# What do they weigh?



## Guest (May 8, 2002)

How mich does a 240sx weigh? Anybody have an engine swap? Would a L28 fit in one?

steve77z


----------



## Sykikchimp (May 8, 2002)

L28?? sorry, that's not a nissan engine, but I can tell you that pretty much any engine V8 or under will fit. I've seen them with 2jzgte motors, and RB25det motors. both inline Six's that are longer than V8's.. and I can't remember where but I saw a 240z 9roughly same size engine bay) with an LS1 corvetted engine in it with a supercharger. truly badass.

S13's weigh right around 2700lbs give or take depending on model and features.

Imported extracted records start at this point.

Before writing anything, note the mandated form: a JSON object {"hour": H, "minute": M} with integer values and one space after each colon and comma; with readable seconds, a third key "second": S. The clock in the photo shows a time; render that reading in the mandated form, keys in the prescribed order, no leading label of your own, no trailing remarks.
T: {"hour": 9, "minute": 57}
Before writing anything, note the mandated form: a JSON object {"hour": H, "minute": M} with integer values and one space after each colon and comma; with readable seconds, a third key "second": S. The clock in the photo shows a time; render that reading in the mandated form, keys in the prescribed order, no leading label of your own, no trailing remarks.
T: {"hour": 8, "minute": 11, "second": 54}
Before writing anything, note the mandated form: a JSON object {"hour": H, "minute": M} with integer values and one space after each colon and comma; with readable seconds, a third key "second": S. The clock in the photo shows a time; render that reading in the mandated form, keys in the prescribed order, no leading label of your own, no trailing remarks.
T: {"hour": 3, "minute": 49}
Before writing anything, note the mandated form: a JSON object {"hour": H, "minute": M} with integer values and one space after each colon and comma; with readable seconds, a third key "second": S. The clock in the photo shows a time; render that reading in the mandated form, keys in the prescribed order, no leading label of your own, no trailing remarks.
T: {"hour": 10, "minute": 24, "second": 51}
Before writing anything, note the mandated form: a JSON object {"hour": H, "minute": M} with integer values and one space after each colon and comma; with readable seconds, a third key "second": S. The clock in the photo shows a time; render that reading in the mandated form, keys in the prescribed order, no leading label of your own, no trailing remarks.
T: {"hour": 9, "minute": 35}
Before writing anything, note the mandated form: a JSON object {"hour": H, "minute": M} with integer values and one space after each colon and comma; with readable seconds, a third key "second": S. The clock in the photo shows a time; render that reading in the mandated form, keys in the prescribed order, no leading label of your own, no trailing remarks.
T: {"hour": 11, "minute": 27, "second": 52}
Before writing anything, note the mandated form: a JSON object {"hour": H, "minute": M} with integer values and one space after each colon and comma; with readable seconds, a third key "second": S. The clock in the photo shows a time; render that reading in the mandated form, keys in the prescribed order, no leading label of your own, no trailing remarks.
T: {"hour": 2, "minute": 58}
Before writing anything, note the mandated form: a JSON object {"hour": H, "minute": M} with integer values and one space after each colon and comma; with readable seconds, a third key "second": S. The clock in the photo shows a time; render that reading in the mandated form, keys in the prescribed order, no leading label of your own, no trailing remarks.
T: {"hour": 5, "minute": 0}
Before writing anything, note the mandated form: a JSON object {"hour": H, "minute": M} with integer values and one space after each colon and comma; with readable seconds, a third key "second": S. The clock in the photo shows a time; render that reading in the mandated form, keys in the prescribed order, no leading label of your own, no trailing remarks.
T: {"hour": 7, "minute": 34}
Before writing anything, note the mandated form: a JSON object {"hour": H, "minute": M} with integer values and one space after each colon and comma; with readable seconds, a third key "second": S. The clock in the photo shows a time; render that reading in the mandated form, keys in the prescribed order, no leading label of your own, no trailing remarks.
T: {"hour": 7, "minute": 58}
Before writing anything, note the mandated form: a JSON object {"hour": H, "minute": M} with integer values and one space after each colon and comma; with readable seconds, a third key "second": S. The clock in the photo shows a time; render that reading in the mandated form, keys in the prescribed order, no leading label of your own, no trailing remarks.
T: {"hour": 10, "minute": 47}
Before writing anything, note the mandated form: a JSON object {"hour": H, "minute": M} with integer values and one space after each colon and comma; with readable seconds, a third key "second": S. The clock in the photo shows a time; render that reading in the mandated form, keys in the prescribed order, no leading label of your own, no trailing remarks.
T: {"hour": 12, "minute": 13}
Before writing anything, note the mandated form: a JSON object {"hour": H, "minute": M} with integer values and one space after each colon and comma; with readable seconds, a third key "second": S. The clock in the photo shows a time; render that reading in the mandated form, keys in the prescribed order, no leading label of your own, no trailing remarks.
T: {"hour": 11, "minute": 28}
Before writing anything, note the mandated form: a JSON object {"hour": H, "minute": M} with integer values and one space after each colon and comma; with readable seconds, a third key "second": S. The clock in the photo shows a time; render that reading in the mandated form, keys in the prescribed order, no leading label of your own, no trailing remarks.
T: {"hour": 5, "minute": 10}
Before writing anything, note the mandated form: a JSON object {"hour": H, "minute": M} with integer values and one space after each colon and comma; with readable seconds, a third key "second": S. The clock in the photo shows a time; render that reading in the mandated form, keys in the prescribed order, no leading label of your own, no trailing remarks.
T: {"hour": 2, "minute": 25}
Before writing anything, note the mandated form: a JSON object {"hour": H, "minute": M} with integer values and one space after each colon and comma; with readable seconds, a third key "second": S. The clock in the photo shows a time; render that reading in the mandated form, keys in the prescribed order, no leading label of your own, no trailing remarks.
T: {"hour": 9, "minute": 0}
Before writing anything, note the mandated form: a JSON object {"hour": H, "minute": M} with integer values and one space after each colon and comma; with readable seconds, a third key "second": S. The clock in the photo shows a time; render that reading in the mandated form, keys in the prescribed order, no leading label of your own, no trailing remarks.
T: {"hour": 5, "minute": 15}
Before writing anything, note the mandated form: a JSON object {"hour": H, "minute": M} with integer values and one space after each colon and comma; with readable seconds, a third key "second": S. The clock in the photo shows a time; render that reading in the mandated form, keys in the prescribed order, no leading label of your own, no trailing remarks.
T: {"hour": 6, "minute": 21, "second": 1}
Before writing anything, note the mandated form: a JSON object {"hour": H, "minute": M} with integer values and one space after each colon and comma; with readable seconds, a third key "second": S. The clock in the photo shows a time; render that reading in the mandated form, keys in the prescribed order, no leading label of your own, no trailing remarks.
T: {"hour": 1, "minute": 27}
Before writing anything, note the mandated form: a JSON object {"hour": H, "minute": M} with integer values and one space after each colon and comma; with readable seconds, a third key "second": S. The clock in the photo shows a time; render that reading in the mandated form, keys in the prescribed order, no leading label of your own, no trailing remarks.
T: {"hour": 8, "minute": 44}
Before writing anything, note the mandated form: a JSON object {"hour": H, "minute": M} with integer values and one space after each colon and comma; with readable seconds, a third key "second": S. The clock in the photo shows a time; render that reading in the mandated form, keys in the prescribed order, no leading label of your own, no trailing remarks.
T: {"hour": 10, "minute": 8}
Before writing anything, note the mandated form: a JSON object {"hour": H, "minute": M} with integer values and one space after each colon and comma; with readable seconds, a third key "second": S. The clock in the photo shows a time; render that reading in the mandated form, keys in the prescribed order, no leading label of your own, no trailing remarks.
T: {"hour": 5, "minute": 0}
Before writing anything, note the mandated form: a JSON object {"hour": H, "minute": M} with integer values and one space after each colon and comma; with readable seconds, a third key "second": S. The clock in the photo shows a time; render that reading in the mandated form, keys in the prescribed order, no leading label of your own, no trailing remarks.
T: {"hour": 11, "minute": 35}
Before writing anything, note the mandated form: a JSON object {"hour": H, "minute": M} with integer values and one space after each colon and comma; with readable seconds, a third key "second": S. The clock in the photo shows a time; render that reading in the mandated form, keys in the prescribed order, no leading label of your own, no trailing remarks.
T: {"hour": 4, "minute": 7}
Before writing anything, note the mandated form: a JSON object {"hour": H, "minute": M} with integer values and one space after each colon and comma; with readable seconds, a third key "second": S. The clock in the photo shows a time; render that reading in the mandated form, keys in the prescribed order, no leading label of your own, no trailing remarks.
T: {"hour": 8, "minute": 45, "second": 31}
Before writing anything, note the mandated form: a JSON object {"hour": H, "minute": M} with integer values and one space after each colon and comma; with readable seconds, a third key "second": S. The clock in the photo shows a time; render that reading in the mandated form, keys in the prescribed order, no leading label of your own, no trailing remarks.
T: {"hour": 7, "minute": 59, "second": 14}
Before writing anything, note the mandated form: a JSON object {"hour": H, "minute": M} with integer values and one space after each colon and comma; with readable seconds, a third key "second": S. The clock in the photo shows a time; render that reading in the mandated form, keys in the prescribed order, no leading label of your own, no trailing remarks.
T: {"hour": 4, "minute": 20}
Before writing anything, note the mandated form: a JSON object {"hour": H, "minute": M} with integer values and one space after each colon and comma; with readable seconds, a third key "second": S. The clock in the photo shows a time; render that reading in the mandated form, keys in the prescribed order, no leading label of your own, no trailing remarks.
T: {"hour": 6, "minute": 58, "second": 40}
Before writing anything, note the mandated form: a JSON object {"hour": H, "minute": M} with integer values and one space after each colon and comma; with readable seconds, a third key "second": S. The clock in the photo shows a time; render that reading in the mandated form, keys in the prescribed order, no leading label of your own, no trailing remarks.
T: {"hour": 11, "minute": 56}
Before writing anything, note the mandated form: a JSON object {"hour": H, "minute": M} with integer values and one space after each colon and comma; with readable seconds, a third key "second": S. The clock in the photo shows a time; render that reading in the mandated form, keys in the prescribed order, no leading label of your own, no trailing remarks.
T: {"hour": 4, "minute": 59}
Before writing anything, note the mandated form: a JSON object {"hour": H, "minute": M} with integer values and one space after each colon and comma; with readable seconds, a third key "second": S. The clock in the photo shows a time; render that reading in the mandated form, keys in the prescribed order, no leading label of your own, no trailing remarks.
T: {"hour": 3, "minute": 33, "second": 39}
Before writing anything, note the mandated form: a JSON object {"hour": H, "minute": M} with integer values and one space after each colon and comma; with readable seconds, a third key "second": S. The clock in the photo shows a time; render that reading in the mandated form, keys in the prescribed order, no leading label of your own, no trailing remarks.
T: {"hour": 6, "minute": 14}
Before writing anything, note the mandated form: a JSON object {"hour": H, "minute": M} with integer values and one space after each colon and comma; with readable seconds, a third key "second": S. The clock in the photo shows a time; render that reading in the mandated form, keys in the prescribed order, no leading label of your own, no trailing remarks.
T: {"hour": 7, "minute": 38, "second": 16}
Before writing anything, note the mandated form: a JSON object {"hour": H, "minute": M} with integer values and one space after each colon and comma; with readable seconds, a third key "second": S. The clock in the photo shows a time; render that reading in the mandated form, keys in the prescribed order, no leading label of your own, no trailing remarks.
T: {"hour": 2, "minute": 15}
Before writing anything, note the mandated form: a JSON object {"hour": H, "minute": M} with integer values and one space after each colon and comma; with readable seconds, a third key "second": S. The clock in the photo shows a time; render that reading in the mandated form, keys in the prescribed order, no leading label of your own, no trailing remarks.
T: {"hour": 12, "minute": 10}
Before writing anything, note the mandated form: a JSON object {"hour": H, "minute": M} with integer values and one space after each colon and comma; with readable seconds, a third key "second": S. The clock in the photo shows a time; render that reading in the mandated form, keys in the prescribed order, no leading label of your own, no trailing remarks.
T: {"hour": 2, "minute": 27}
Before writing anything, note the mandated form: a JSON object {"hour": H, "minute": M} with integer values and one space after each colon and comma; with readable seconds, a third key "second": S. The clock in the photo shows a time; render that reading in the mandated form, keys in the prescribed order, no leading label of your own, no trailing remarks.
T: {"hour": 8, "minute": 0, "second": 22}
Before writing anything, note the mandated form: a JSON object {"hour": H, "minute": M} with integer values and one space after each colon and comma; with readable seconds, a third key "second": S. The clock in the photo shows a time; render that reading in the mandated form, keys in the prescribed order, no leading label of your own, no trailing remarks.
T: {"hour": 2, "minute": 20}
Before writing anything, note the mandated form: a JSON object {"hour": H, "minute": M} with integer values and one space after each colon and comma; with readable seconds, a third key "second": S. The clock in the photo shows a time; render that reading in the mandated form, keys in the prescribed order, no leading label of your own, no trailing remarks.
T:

I don't have an engine swap. but would love to do that one day.. Maybe a CA18DET or SR20DET in there.


----------



## Guest (May 9, 2002)

Sorry to confuse you with the motor...I'm used to hanging out in Z forums where you say "L28" and everybody knows exactly what you mean. I guess in a 'general' Nissan forum, "L28" doesn't mean anything....Thanks for the weight info though...2700 is about the same as my 280Z (with an L28 in it.)

steve77z


----------



## Sykikchimp (May 8, 2002)

I'm sorry you just caught me off gaurd.. I'm a 240 guy, and don't see much reference to the L series motors. The KA does have it's roots set in the L series though.


----------



## my420sx (May 12, 2002)

wuts the stock HP on the S13?


----------



## Sykikchimp (May 8, 2002)

S13 hp = 89-90 140hp 160 ftlb torque
91-98 155hp 160ft lb


----------